The organ level of organization in the body may be the most familiar to us from our everyday experiences. Many of the common ailments we hear about—an upset stomach, a broken bone, lung disease, skin cancer—are named for the organs they affect.

An organ is made up of tissues that work together to perform a specific function for the body as a whole. Groups of organs that perform related functions are organized into organ systems, which perform more general functions. Table 1 describes the structures and functions of some common organs.

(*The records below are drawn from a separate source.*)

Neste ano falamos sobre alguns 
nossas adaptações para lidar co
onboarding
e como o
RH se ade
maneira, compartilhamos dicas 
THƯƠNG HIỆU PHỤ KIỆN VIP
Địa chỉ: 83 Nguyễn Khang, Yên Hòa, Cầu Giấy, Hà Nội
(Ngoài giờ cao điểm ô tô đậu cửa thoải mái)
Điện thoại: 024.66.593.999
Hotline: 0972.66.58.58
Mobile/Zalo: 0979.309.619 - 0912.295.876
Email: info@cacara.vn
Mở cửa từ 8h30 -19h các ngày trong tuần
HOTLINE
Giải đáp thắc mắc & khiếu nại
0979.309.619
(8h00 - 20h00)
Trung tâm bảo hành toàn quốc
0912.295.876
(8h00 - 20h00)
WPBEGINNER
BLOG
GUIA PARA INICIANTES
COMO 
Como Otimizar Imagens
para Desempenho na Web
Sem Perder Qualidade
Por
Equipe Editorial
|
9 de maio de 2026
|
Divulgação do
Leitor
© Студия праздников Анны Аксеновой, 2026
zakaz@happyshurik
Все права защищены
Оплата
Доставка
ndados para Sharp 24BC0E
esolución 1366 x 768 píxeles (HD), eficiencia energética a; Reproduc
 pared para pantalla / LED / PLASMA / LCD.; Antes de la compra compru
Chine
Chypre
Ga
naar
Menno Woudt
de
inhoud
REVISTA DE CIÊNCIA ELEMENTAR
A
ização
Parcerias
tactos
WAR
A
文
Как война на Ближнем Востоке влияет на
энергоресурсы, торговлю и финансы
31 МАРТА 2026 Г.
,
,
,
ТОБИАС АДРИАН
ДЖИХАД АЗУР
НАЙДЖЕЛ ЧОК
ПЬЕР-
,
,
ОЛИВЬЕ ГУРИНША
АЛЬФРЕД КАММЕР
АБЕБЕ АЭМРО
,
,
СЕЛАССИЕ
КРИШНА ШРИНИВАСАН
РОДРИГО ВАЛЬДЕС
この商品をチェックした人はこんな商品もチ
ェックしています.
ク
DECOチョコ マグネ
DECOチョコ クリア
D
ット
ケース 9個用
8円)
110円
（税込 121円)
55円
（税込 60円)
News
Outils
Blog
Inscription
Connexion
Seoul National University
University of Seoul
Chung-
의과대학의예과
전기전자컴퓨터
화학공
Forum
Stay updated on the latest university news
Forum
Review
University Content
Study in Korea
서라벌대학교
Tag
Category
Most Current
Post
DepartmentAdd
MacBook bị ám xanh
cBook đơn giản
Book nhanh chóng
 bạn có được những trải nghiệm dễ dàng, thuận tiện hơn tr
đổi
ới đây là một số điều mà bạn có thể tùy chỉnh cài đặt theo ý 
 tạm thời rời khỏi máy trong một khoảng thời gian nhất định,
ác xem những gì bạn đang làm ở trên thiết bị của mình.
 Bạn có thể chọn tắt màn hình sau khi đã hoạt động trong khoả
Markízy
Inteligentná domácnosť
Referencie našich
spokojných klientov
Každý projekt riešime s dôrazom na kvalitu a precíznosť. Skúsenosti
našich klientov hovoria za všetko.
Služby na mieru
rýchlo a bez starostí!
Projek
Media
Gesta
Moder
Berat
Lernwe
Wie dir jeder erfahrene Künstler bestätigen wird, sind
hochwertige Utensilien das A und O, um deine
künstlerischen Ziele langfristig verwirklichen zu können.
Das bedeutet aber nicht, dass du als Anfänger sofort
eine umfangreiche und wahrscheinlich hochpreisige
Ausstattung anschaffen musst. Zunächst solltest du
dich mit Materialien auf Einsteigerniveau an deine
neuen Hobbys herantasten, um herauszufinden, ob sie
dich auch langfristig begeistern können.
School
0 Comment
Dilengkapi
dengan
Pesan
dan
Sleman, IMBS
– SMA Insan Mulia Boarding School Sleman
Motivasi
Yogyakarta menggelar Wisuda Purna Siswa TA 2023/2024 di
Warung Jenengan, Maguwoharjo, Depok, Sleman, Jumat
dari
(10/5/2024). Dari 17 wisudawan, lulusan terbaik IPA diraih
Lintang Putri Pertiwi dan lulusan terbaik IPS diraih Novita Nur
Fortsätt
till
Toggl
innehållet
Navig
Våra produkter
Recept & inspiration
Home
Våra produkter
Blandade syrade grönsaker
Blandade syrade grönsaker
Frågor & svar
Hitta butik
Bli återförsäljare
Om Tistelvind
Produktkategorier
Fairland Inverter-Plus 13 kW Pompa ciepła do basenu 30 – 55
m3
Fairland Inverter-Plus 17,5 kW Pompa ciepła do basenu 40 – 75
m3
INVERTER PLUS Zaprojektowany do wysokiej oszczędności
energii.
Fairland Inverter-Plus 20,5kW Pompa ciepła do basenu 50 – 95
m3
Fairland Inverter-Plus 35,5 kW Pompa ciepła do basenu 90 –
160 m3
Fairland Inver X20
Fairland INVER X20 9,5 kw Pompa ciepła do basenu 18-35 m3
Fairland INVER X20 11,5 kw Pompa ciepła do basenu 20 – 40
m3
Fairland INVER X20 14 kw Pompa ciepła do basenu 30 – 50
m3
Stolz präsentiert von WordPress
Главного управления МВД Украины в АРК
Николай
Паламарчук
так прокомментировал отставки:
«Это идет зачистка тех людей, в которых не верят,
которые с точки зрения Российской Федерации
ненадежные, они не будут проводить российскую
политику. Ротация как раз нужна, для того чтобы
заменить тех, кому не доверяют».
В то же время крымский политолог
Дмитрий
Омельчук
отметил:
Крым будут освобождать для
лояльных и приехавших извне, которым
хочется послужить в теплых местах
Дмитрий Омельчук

Table 1. Structure and Function of Organs
Organ Primary function(s) Tissues it contains Organ system(s) it is a part of
brain control of body systems and behavior; cognition nervous, connective, epithelial nervous system; endocrine system
skin protection; support and containment; temperature and fluid regulation epithelial, nervous, connective, muscular integumentary system
stomach chemical and mechanical digestion of food epithelial, connective, muscular, nervous digestive system
sternum (breastbone) support; protection; blood cell production epithelial, connective, nervous skeletal system; immune system; cardiovascular system
kidney waste removal; fluid regulation epithelial, connective, nervous urinary system

Organ Systems, The Whole Body, and Populations

Organ systems are made up of organs that work together to perform a specific function for the body as a whole. Table 2 describes the organ systems and their primary organs and physiological functions.

Table 2. Organ Systems
Organ system Key Organ(s) Primary function(s)
integumentary skin support; protection; regulation of fluid levels
skeletal bones, cartilage support; protection; movement; blood cell production
muscular muscles, tendons support; movement
urinary kidneys, bladder, urethra waste removal; regulation of fluid levels
digestive tongue, esophagus, stomach, small intestine, large intestine, gallbladder, rectum digestion of food; waste removal
respiratory trachea, lungs gas exchange; regulation of temperature
cardiovascular heart, blood vessels transport of materials through the body; regulation of temperature
nervous brain, spinal cord control of behavior and body systems; cognition
endocrine glands control of the body systems and development
immune thymus, tonsils, spleen defense agains infection
lymphatic lymph nodes, lymphatic vessels immunity; regulating fluid balance
reproductive penis, testes, prostate (male); uterus, ovaries, vagina (female) reproduction

The Whole Body

The organ systems of the body all work together to maintain proper physiological functions. Many times in the arena of anatomy and physiology, including in this course, we closely examine the molecules, cells, tissues and organs of the body to learn their forms and functions. However, it is important to consider that every molecule works as part of the entire system. Endocrine disorders such as diabetes affect glucose levels in the body. Altered blood glucose levels can affect many organ systems. For example, the immune system may not heal as well, the urinary system may experience kidney damage, and the cardiovascular system can experience vascular damage, even to the point of causing blindness. In the body, everything is interconnected.


Beyond the body, populations and environment can impact physiology and health. Some diseases and disorders are common to certain populations, most likely because of genetic connections. Also, environmental conditions can impact health. Particulates in the air can impact respiratory function. We are also affected by foods, exercise, sun exposure and other environmental conditions.